Kubbenin yenilenmesi sırasında bazı tarihi unsurlar restore edilmiş. Örneğin, kubbedeki bahçeye açılan tüm pencereler ve veranda kapıları orijinal mimarisine döndürülmüş. Zaman içinde, sanat eserlerine yer açmak için bunlardan birkaçı tuğlalarla örülmüş. Pencereler ışık yeniden içeri akmaya başlamış. Zemin ve birinci katta bulunan cömertçe dekore edilmiş dökme demir sütunlar da yıllarca gözlerden uzak kaldıktan sonra yeniden görülebilir hale gelmiş. Kubbenin iç mimari tasarımı Studio Modijefski tarafından üstlenilmiş. Kafe, giriş, oturma elemanları ve mağazanın vitrinlerinin her biri, bu anıtsal mekana kendine özgü bir karakter kazandıran, kendi materyalizasyonuna ve tasarım diline sahip.
Binayı doğudan batıya delen geniş bir merdiven, heykel bahçesine bağlanıyor. Merdivenler, ziyaretçilere müze bileti olmaksızın içerideki etkinlik ve sergilerin bir tanıtımını sunuyor. Bu merdivenler aynı zamanda heykel bahçesindeki performansları izlemek isteyen izleyiciler için bir tribün işlevi görüyor. Parkın, nehrin ve çevredeki geniş peyzajın muhteşem manzarasını sunan yüzer bir balkona çıkan bahçe ve beton merdiven tüm halka açık olacak şekilde kurgulanmış.
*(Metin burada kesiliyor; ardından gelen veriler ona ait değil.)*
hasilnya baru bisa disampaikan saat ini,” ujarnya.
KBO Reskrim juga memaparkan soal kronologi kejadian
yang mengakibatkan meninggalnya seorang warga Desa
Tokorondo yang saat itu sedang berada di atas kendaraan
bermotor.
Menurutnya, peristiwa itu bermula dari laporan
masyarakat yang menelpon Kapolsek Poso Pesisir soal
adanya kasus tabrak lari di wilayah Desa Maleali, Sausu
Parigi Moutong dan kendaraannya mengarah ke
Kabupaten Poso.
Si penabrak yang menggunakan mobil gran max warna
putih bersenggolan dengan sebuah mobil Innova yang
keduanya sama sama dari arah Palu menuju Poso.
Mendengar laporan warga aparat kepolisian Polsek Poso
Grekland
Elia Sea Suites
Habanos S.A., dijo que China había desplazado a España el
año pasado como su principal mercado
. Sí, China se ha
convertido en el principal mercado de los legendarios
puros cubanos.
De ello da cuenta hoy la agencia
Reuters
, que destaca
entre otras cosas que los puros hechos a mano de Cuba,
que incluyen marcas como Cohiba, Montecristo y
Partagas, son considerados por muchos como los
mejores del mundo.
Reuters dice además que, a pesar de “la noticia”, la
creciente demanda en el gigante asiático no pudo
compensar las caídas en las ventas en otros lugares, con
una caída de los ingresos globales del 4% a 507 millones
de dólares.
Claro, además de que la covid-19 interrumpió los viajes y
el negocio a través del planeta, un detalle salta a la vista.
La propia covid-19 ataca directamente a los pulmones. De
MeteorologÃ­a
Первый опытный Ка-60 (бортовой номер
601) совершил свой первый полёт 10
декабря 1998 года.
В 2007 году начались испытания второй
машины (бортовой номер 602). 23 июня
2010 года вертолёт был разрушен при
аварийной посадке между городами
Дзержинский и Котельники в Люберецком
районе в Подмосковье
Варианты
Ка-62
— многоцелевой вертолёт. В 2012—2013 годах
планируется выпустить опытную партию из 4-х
Yenilenen binada eski ve yeni şaşırtıcı bir şekilde birbirine bağlanırken, manzara da müze deneyiminde önemli bir rol oynuyor. Şehrin merkezinde yer alan ancak yine de yeşilliklerle çevrili olan bina ve konumu, Ren nehrinin dikkat çekici panoramik bir manzarasını sunuyor. Ziyaretçinin sanata odaklanabileceği sessiz alanlar ile yansıma odaları arasında net bir yönlendirme oluşturulmasına özellikle dikkat edilmiş. Kesintisiz duvarlara sahip sessiz sergi salonları, müzenin eşsiz konumunu en iyi şekilde kullanan ve vurgulayan açık ve büyük, kesintisiz pencereler aracılığıyla manzara ve şehrin serbest manzarasını sunan alanlarla serpiştirilmiş. Gün ışığı alan sergi salonları bu nedenle manzarayla rekabet etmiyor. Bu içe dönük ve dışa dönük ritim, insan yapımı sanat deneyimi ve farklı manzara türleri, yeni Arnhem Müzesi’ni ziyaret etmeyi teşvik edici ve çeşitli bir deneyim haline getiriyor.